At present, these substances are often produced with the aid of living cells or organisms. These systems are, however, subject to significant limitations: A considerable input of material and energy is required for maintaining the metabolic processes of microorganisms or the cell cultures themselves, which limits the cost effectiveness of this approach. In addition, many metabolites and end products are toxic, or have a toxic effect on cells or organisms in higher concentrations than are required for cost-effective production. This means that many important substances cannot be produced at all or only in small volumes.

In this context, the cell-free bioproduction of high quality biomolecules is opening up previously unknown potential.
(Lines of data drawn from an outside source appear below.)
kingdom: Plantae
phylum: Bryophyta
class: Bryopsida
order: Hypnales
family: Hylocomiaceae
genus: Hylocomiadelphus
By making exclusive use of the sub-cellular components of the organism required for synthesis, biomolecules with complex, as well as completely new, properties can be produced efficiently in suitable reaction environments. The technologies that have been established at our institute in Golm make a cost-effective use of these methods possible, thereby creating a new basis for the economic production of active proteins.

Furthermore, the CCCryo culture collection, a unique biological resource in the form of cryophilic microscopic algae is being researched within the context of academic and private-sector applications. Using them to obtain high quality substances, such as antioxidants or fatty acids, is the key focus of this endeavor. Within this context, photobioreactors optimized for the specific product are being developed.